Baulked of his revenge hitherto, his pa.s.sionate desire for it had decreased rather than declined through his failures, and the very fact of his failing was itself another charge for which the baron would have to answer. Death, and death alone, would now be sufficient to wipe out the stain, and Edmund had long cudgelled his wits to secure the destruction of his foe.

"Aye, Edmund, Edmund," exclaimed Sir Ronald Bury, as he broke in upon Wynne's privacy, "at thy whimsical labours again, I see."

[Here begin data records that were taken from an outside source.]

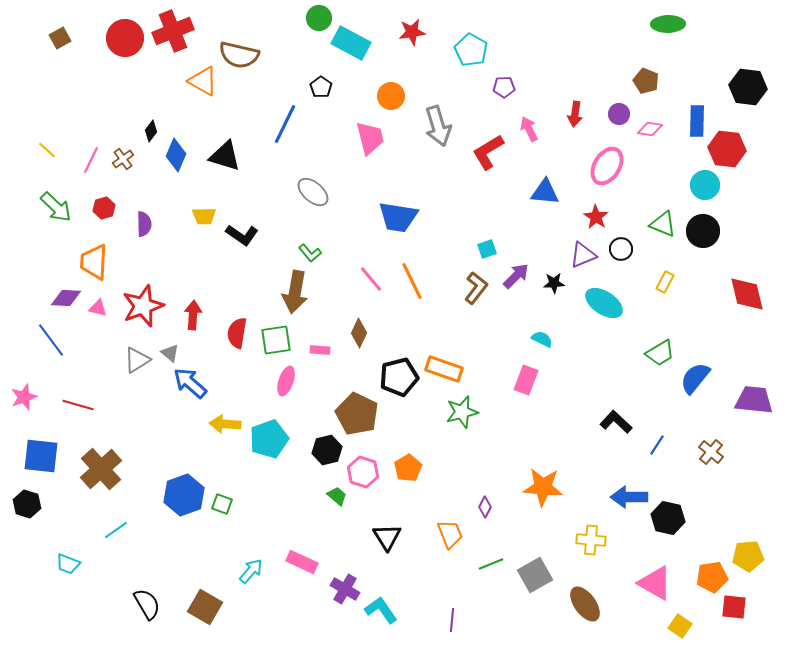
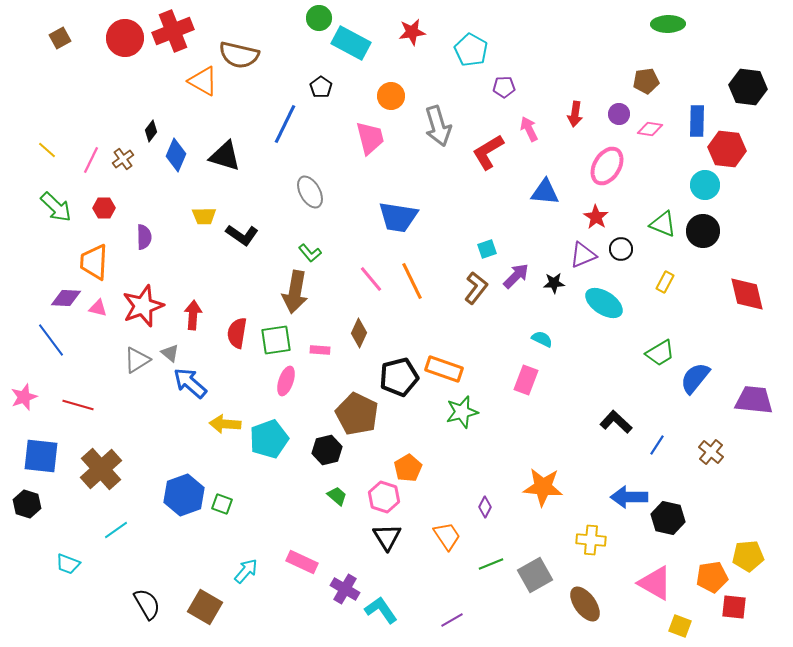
brown pentagon at (646, 81): rotated 30 degrees counterclockwise
gray ellipse at (313, 192): moved 3 px left; rotated 20 degrees clockwise
red hexagon at (104, 208): rotated 15 degrees clockwise
purple semicircle at (144, 224): moved 13 px down
pink hexagon at (363, 472): moved 21 px right, 25 px down
orange trapezoid at (450, 534): moved 3 px left, 2 px down; rotated 12 degrees counterclockwise
cyan arrow at (251, 571): moved 5 px left
purple line at (452, 620): rotated 55 degrees clockwise
yellow square at (680, 626): rotated 15 degrees counterclockwise
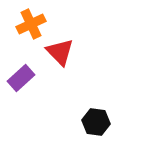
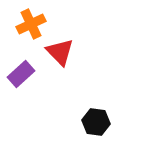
purple rectangle: moved 4 px up
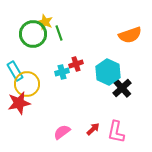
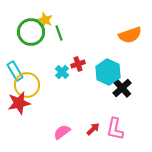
yellow star: moved 2 px up
green circle: moved 2 px left, 2 px up
red cross: moved 2 px right
cyan cross: rotated 32 degrees counterclockwise
yellow circle: moved 1 px down
pink L-shape: moved 1 px left, 3 px up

"Nay, not whimsical, Ronald," was the gentle reply. "My elixir is nearly right; only one ingredient more is wanted, and then!"

"And then, what?" laughed the knight.

"Why, then I shall have discovered what all the sages of the earth have sought in vain."

"A toadstone, I suppose?" replied Sir Ronald, lightly.

"Ha, you may laugh, Ronald," said the astrologer, severely. "Fools ever did mock the wise, like the rich despise the poor. You are but a soldier, and I am a man of science--the great alchemyst! My name shall live; yea, mark me, Ronald, it will be known and revered in time to come, aye, even when this castle has crumbled into dust, and when the name of Roger Bacon has been long forgotten."

"Well, Edmund," responded the knight, gaily, "let us hope so; only one more substance, eh?"

"Only one," the enthusiast replied, while the look of triumph flashed already from his eyes.

"And then we shall--shall what, Edmund, what shall we do?"

"Live for ages."

"For ever, in fact, I suppose?"

"My elixir will conquer disease, and man shall live until his feeble frame has worn away," he responded grandly.

"Lucky man," soliloquised Sir Ronald, facetiously. "But the dames, Edmund, you said naught of them. Cannot you discover aught for them?

Surely they may share the blessing also!"

"No more is wanted; my elixir will serve for both," majestically responded Edmund, as he placed a cauldron over the fire. He was too intensely in earnest himself to note that his companion was sceptically making fun of him.

"And will soldiers live for ages, too?" continued Sir Ronald.

"Those who are killed my elixir is impotent to bring back again to life. The dead are beyond all aid."

"And the wounded?" persisted the knight.

"I can but stave off disease, Ronald; but what a glorious achievement have I accomplished then! Methinks I see the glory now, and when I am in my grave, pilgrims shall come and worship at my shrine as they have done these centuries at the altar of St. Thomas the Martyr at Canterbury. What glory, what glory!" and in the exuberance of his delight, Edmund Wynne gleefully rubbed his hands together.